## Task description
Wherever "Fowl" turns up in the entries, copy out the line that holds it.
•••••
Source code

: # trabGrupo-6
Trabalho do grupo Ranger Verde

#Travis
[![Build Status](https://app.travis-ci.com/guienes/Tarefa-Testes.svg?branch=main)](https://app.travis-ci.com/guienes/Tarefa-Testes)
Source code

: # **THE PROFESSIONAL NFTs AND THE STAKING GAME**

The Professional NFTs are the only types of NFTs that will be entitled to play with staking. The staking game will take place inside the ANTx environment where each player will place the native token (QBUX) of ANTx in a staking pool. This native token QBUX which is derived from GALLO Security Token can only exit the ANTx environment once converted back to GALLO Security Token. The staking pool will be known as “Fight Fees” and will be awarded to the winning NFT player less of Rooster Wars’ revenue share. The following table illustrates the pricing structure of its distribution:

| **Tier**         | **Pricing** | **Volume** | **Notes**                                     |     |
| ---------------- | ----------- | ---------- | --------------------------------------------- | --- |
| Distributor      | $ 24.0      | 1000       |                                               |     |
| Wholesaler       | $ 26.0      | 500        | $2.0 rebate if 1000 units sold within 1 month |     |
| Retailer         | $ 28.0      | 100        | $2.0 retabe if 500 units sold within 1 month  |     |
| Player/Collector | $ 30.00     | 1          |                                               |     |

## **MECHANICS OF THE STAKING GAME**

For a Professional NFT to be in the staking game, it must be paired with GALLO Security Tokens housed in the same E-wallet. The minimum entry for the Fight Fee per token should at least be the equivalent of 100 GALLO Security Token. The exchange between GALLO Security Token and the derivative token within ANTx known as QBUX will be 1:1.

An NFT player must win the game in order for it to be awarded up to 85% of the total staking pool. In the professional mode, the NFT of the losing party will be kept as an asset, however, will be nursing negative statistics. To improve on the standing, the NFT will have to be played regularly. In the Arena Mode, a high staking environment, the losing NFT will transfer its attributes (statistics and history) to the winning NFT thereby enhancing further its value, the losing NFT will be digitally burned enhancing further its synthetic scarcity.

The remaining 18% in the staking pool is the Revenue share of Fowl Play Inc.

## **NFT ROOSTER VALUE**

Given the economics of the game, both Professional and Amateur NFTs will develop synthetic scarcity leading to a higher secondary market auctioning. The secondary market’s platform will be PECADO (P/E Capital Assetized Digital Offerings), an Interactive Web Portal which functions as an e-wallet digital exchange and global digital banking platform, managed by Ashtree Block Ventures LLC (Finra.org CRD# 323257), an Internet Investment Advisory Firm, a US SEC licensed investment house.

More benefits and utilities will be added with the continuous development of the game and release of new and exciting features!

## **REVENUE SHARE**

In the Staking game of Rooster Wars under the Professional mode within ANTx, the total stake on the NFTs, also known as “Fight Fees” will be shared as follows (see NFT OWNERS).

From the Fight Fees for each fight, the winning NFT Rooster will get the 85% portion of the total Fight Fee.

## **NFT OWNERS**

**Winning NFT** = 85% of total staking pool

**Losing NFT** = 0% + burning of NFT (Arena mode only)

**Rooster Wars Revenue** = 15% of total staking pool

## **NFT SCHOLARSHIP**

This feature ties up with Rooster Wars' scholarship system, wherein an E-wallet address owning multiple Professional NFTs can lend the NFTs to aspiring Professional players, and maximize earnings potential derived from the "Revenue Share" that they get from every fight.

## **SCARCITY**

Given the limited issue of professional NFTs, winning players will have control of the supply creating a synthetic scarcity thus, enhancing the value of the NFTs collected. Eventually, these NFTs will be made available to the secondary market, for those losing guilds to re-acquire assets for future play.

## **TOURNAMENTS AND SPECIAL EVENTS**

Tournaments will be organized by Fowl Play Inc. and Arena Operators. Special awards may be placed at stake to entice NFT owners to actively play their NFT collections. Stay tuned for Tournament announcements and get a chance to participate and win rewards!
•••••
## Answer box
The remaining 18% in the staking pool is the Revenue share of Fowl Play Inc.
Tournaments will be organized by Fowl Play Inc. and Arena Operators. Special awards may be placed at stake to entice NFT owners to actively play their NFT collections. Stay tuned for Tournament announcements and get a chance to participate and win rewards!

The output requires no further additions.